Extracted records
▶
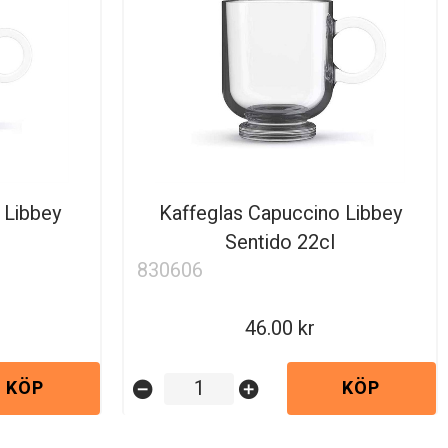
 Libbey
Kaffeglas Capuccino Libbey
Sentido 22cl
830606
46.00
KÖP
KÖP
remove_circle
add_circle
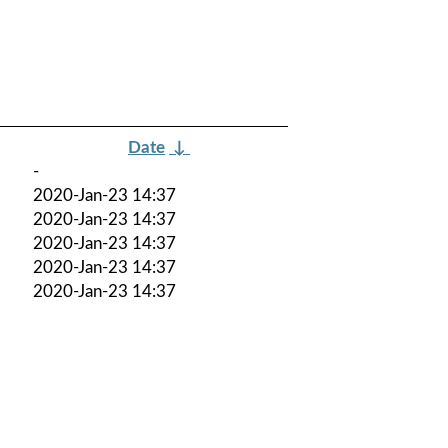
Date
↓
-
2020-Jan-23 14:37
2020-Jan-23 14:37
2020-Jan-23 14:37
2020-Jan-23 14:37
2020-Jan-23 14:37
◀
▶
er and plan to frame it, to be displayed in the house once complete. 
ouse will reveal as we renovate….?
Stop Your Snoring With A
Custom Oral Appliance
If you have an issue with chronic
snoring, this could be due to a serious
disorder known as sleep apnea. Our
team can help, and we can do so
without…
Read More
◀
▶
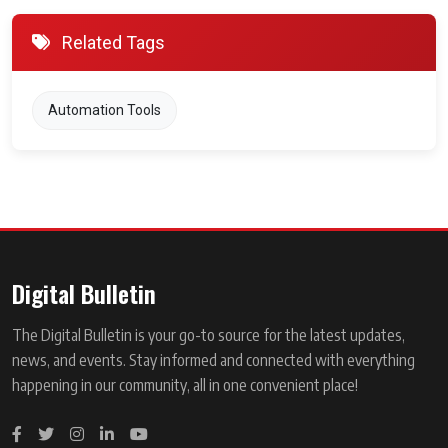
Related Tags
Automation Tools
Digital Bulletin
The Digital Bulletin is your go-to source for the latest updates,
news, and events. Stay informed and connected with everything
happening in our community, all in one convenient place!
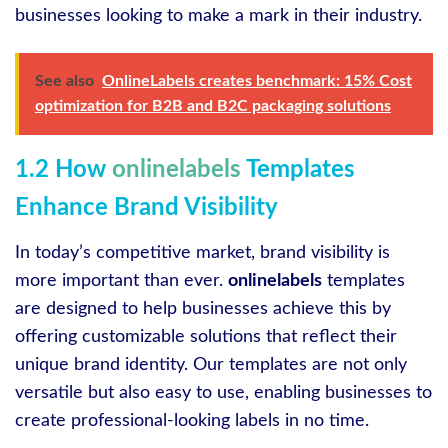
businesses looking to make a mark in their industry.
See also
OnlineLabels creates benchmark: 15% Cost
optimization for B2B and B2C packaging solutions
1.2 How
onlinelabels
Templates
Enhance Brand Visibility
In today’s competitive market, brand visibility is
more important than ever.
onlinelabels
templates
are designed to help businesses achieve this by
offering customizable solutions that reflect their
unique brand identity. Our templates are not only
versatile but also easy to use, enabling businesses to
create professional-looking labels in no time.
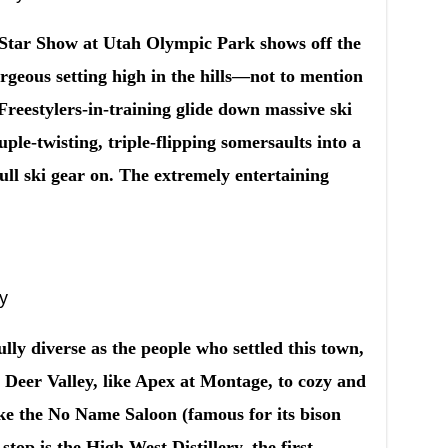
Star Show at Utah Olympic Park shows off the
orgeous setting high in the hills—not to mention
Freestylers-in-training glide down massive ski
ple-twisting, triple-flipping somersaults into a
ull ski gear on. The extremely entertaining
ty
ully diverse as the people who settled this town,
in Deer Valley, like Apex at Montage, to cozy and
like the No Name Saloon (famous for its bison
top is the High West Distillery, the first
◀
* _Work instruction_
In the entries above, one line contains "ull ski gear on. The extremely entertaining" and another contains "top is the High West Distillery, the first". Reproduce exactly those two lines and the lines between them, nothing else.

* _Result below_
ull ski gear on. The extremely entertaining
ty
ully diverse as the people who settled this town,
in Deer Valley, like Apex at Montage, to cozy and
like the No Name Saloon (famous for its bison
top is the High West Distillery, the first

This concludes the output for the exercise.